Pay-per-click, or PPC, search advertising has its place, too. It is immediate, and you can control your position and the keywords that trigger your ads to a greater degree than with SEO. But PPC search advertising has significant limitations, too. Every click has a cost. And for most verticals, no marketer can afford to buy every click for all of their keywords. Google will literally throttle your search ad on and off all day long to ensure that you do not exceed your set daily budget. That means that hundreds, sometimes thousands of searchers will never see your ad or know that you exist while searching for various keywords—that is, unless you are also found in the natural search results by using SEO.

SEO ensures that once you attain a top ranking on a particular keyword or group of keywords, every searcher will see your listing—all day long, all night long, every day, week, month, or sometimes even for years at a time.

In this way, every additional ranking you achieve through SEO has incremental value at little, if any, out-of-pocket cost. However, with PPC search advertising, the moment your budget expires so, too, does your visibility. If you run out of money, you are instantly invisible.

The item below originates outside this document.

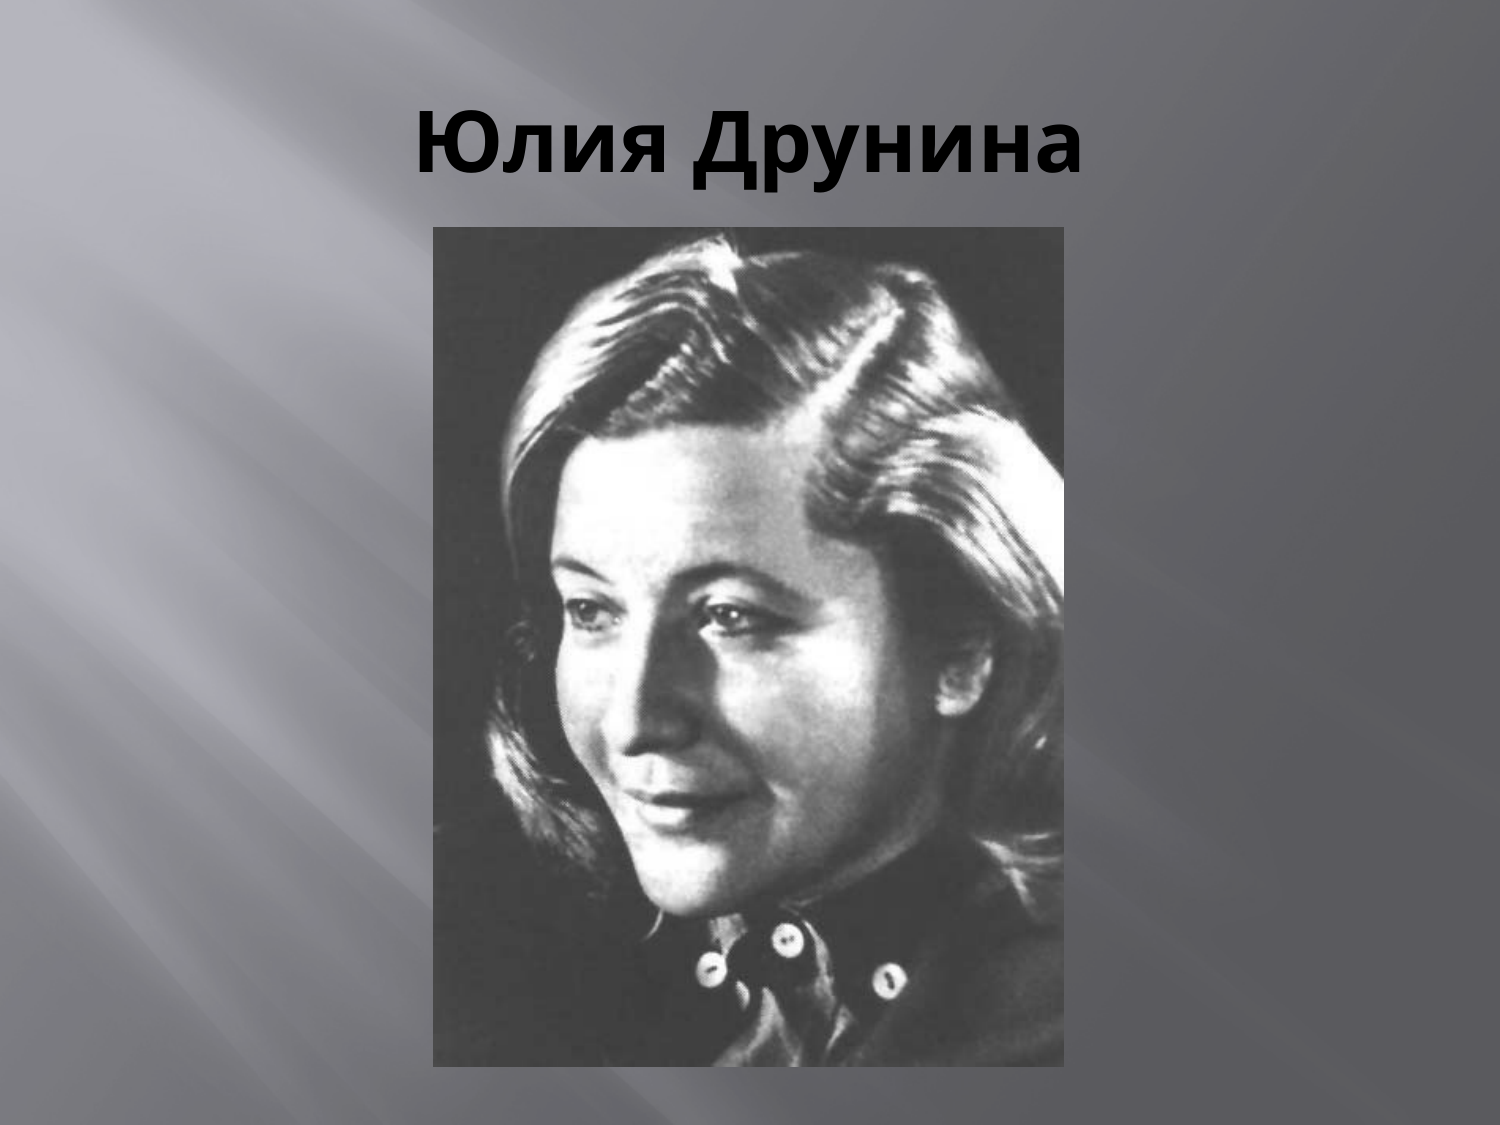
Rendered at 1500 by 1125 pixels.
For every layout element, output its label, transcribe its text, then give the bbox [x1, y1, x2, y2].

title Юлия Друнина [75, 45, 1425, 233]
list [433, 226, 1064, 1067]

To engage in a search marketing strategy that does not first include a foundation of good SEO, which targets the area of the search results page where the vast majority of search engine users click, is like filling your car with gasoline but forgetting to add the oil. It will start right up, but it may not go very far.

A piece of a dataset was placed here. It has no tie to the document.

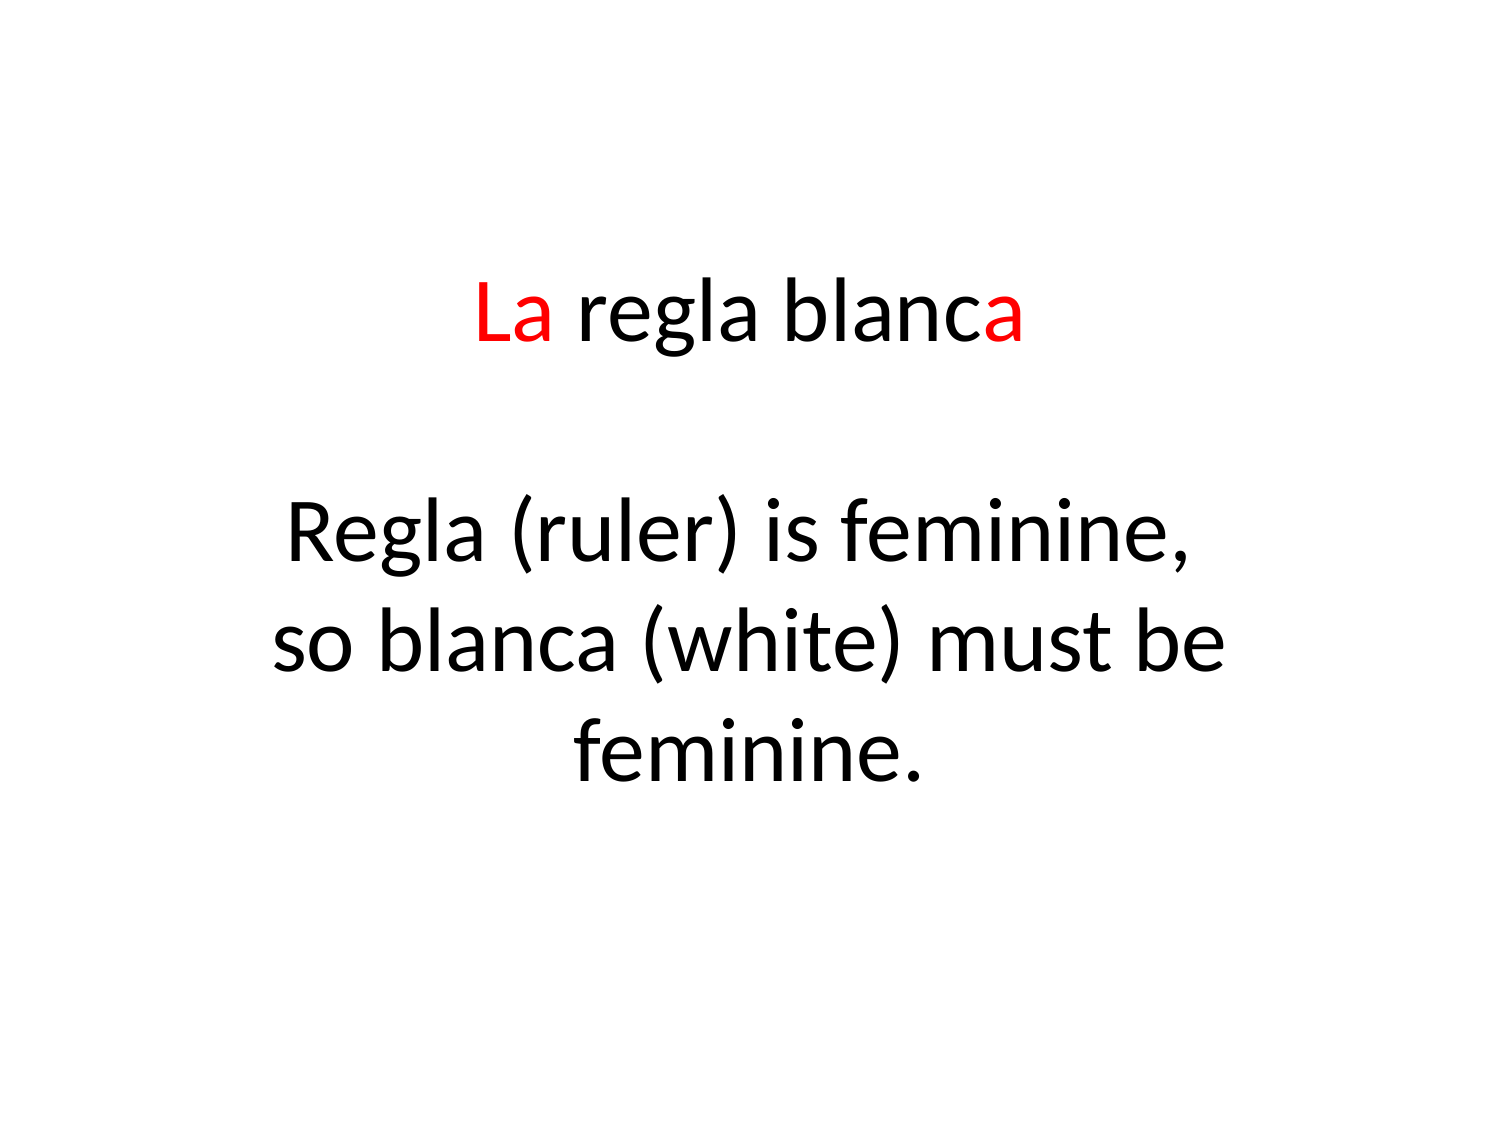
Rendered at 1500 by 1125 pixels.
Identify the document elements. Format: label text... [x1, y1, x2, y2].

title La regla blanca Regla (ruler) is feminine, so blanca (white) must be feminine. [75, 45, 1425, 1004]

And recently, SEO changed dramatically, again. When Google announced “Universal Search,” SEO got even more interesting and valuable. No longer were the search results simply “10 blue links,” but suddenly search results were colorful with images of videos from YouTube and thumbnails of photographs and news all integrated into the search results. Today, being found at the top of the search results cannot be ensured by merely optimizing your website’s HTML. Today, SEO necessarily includes optimizing a variety of different types of media that your company produces, such as video content, PDFs, and photographs. It involves distributing and optimizing each of these forms of media for a variety of different kinds of social media sites and vertical search engines. SEO also means securing listings in the major search engine’s “tabs” if you hope to consistently be found on the first page of the search results.

And today, the mass market typical search engines such as Google and Yahoo! are no longer the only ones that matter. YouTube is a search engine of video content, Amazon.com is a search engine of books and products, and Flickr is a search engine of photographs.

Although PPC search advertising can reach into these properties and ensure your ad is displayed alongside this content, SEO strategies can ensure that you are the content being displayed. And remember, search engines are listening to your customers as they discuss and link to your brands in a variety of social media settings, and they’re using this information as “signal data” in their relevancy algorithms. Because of this, “social media optimization” now influences your ability to achieve top rankings in the major search engines.

In a world where people search using keywords, and every major website is, to some extent or another, a search engine of specialty content or a source of relevancy information to a major search engine, understanding the concepts of SEO grows in importance every year.

Fredrick Marckini
Chief Global Search Officer, Isobar
Founder and Former CEO of iProspect, Inc.